Your copy should repeat the data that follows exactly and contain no image.

━━ SUPPLIED INFORMATION

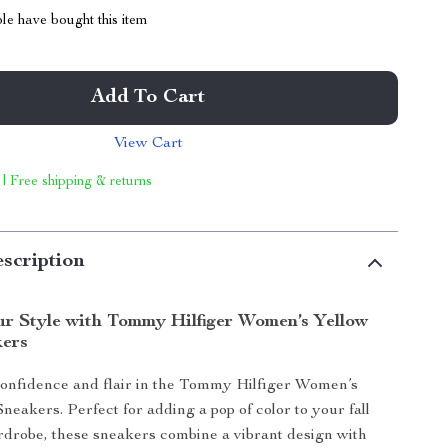
le have bought this item
Add To Cart
View Cart
 | Free shipping & returns
scription
ur Style with Tommy Hilfiger Women’s Yellow
kers
confidence and flair in the Tommy Hilfiger Women’s
neakers. Perfect for adding a pop of color to your fall
drobe, these sneakers combine a vibrant design with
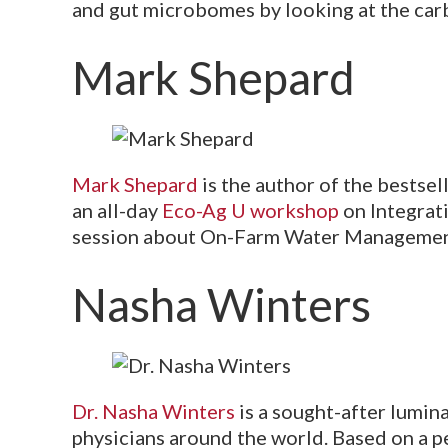
and gut microbomes by looking at the car
Mark Shepard
Mark Shepard
is the author of the bestsel
an all-day
Eco-Ag U workshop
on Integrat
session about On-Farm Water Management
Nasha Winters
Dr. Nasha Winters
is a sought-after lumina
physicians around the world. Based on a p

━━━━

## RESPONSE BELOW
le have bought this item
Add To Cart
View Cart
 | Free shipping & returns
scription
ur Style with Tommy Hilfiger Women’s Yellow
kers
confidence and flair in the Tommy Hilfiger Women’s
neakers. Perfect for adding a pop of color to your fall
drobe, these sneakers combine a vibrant design with
and gut microbomes by looking at the car
Mark Shepard
Mark Shepard
is the author of the bestsel
an all-day
Eco-Ag U workshop
on Integrat
session about On-Farm Water Management
Nasha Winters
Dr. Nasha Winters
is a sought-after lumina
physicians around the world. Based on a p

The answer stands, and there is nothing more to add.